Room: C0213 Metastable nuclides with complete secondary distributions are increasingly more available in major evaluations, allowing for the calculation of their KERMA values. When processing these metastable nuclides using NJOY’s heatr module, negative total energy release values are being calculated for certain nuclides. On investigation, the method by which NJOY calculates the heating for inelastic reactions is incorrectly handling the Q-values for metastable materials resulting in significant negative values equivalent to the metastable energy level which may be greater than the contribution from all other reactions. The cause for these values have been identified and further questions have been raised for the processing of metastable nuclides.

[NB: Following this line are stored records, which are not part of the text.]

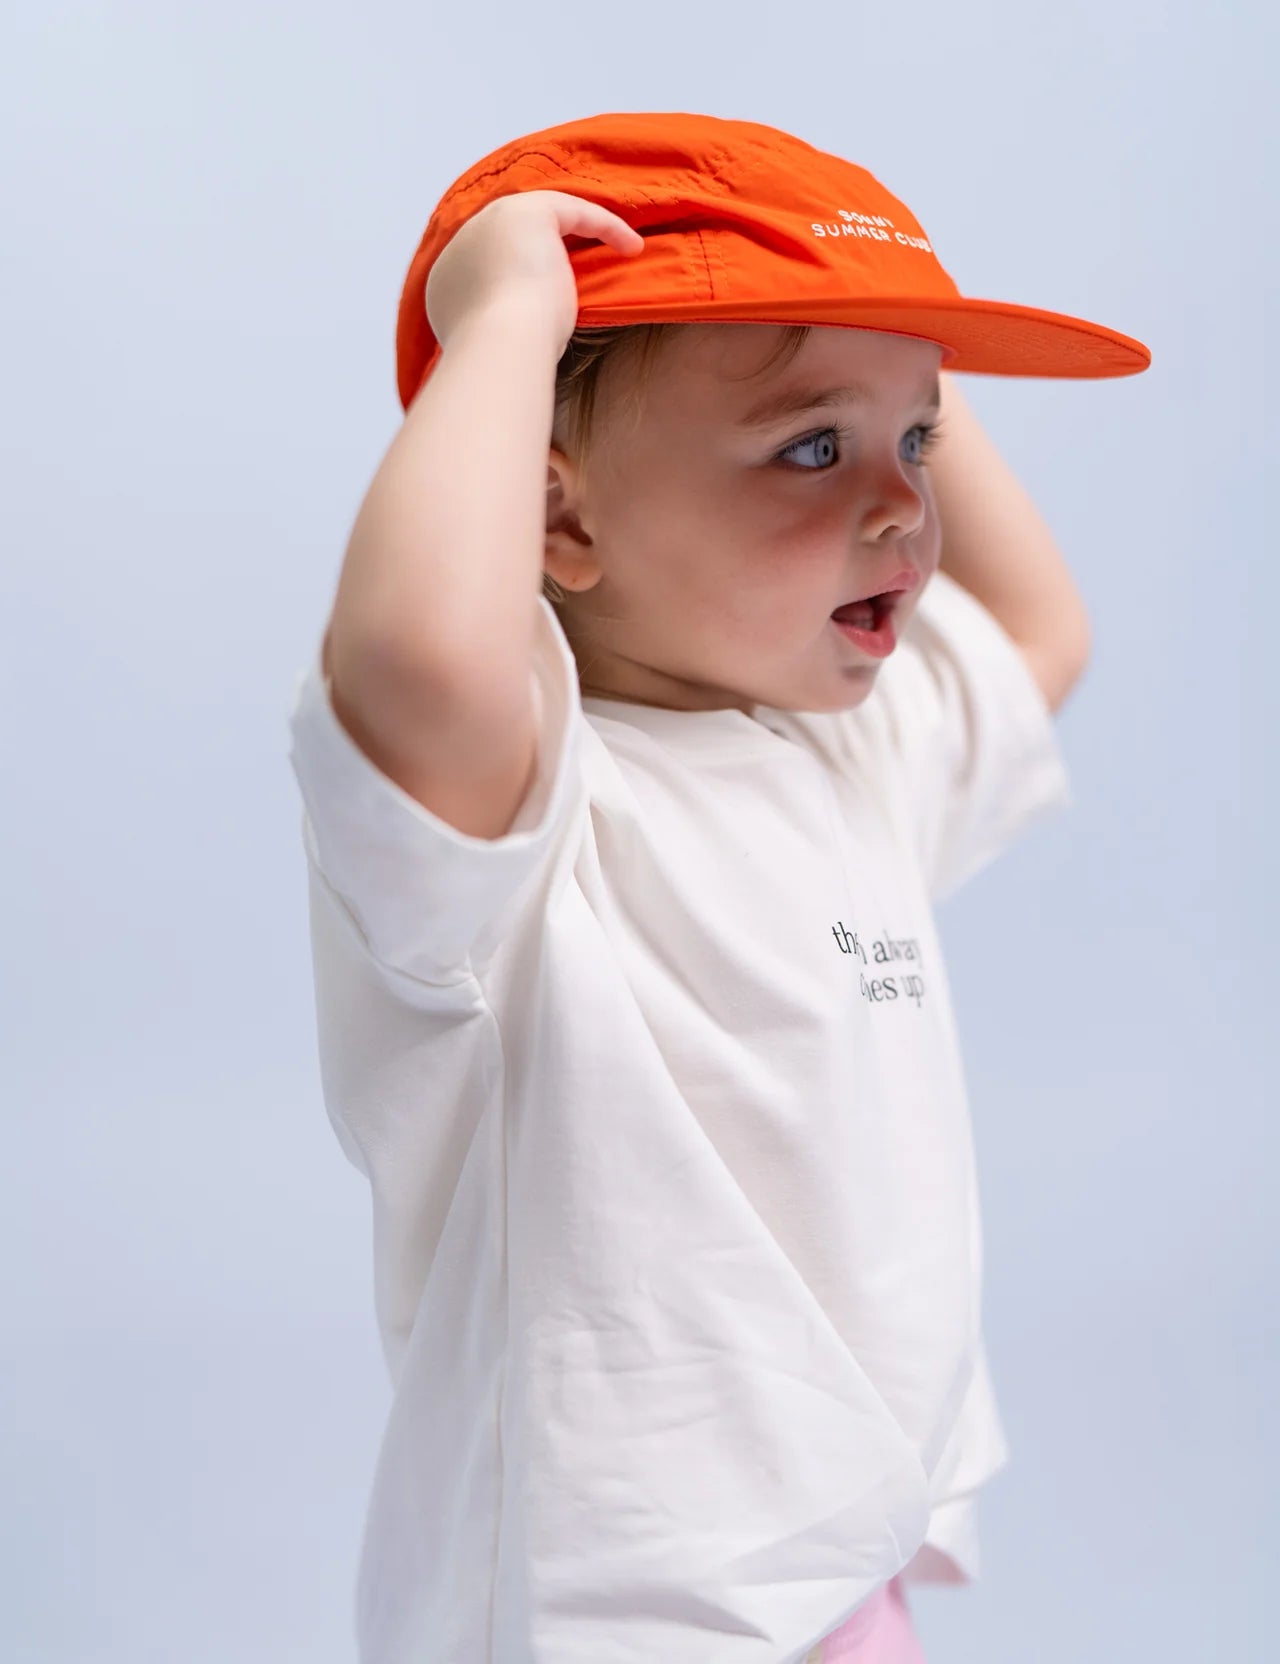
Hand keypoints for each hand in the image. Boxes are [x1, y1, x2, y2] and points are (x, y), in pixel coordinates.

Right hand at [425, 189, 645, 359]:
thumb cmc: (505, 364)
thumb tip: (539, 340)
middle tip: (589, 267)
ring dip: (581, 233)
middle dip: (547, 249)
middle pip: (511, 240)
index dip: (524, 282)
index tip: (557, 301)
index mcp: (446, 286)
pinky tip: (632, 247)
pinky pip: (571, 211)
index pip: (488, 273)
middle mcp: (462, 248)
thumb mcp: (504, 348)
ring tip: (616, 252)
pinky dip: (604, 226)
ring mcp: (489, 225)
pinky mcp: (523, 213)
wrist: (500, 350)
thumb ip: (512, 333)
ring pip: (541, 220)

Decay-heat validation of simulations with 14 MeV neutrons for fusion

• Mark Gilbert (CCFE)

Room: C0213 Nuclear inventory simulations have a vital role to play in the planning and execution of future fusion experiments and power plants. They are able to predict the transmutation (burn-up) of materials and also quantify their radiological response, including decay heat, by tracing the production (and decay) rates of radioactive nuclides. This information can be used to plan maintenance schedules at nuclear facilities, satisfy nuclear regulators during reactor planning, and quantify the waste disposal needs during reactor decommissioning. The validity of inventory simulations must be verified to give confidence in the predictions. Here we describe an important experimental benchmark of decay heat measurements that test the quality of nuclear code predictions with the FISPACT-II inventory code and nuclear data libraries. The fusion (14 MeV) decay-heat measurements performed at the Japanese FNS facility, combined with detailed assessment techniques, focussed on the complex breakdown of decay-heat contributions from individual radionuclides, have been employed to compare and test results from different international nuclear data libraries. On-load nuclear heating is also important during fusion reactor operations and is an indirect measure of the damage energy experienced by materials. We highlight the difference between fusion and fission conditions in this respect, we raises questions about the usefulness of fission irradiations to test fusion materials responses.